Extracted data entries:
###

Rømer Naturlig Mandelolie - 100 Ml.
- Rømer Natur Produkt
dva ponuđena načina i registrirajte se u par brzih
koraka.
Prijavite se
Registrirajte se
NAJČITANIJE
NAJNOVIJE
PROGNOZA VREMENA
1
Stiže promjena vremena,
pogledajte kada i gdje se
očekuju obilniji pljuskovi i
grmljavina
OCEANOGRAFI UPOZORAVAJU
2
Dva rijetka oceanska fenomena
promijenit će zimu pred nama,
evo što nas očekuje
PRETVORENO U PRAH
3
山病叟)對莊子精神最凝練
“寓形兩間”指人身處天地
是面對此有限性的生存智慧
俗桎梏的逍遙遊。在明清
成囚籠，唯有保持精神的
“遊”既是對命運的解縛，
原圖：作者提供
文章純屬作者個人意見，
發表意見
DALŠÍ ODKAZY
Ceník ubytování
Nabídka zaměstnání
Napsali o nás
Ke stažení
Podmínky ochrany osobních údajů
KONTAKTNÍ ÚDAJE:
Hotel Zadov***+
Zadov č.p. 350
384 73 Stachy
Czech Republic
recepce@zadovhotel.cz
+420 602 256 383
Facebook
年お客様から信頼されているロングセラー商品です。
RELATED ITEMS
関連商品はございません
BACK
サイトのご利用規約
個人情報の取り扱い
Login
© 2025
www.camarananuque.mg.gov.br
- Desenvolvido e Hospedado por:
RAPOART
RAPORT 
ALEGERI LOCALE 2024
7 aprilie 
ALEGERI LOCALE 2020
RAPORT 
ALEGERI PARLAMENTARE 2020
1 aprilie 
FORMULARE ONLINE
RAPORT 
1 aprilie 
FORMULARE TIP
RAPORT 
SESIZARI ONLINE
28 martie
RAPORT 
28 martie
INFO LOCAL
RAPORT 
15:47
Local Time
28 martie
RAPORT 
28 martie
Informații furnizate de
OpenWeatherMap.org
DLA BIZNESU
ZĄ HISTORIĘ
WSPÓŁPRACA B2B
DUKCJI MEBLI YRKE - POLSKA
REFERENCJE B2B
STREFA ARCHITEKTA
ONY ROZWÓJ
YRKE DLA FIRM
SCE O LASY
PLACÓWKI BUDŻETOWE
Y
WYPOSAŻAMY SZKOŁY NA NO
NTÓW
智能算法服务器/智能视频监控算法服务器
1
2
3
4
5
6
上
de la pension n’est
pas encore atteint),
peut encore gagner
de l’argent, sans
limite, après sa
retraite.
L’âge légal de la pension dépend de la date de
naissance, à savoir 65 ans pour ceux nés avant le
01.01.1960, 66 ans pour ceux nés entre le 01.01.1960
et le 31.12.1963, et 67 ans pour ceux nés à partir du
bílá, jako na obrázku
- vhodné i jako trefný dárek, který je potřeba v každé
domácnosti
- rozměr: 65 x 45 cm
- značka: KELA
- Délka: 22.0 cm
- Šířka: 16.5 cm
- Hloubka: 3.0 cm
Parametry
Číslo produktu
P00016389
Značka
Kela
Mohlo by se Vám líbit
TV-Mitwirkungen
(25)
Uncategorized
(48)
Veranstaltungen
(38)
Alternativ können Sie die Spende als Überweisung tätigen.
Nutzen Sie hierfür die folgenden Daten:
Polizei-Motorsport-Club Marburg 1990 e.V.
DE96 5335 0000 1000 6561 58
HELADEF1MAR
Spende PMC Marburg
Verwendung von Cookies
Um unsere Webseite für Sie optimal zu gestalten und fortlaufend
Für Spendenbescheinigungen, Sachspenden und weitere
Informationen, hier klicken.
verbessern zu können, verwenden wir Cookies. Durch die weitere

###

Exercise objective:
Which lines of the material above contain the word "encore"? Locate each one and copy it out in full.

Task solution:
pas encore atteint),
peut encore gagner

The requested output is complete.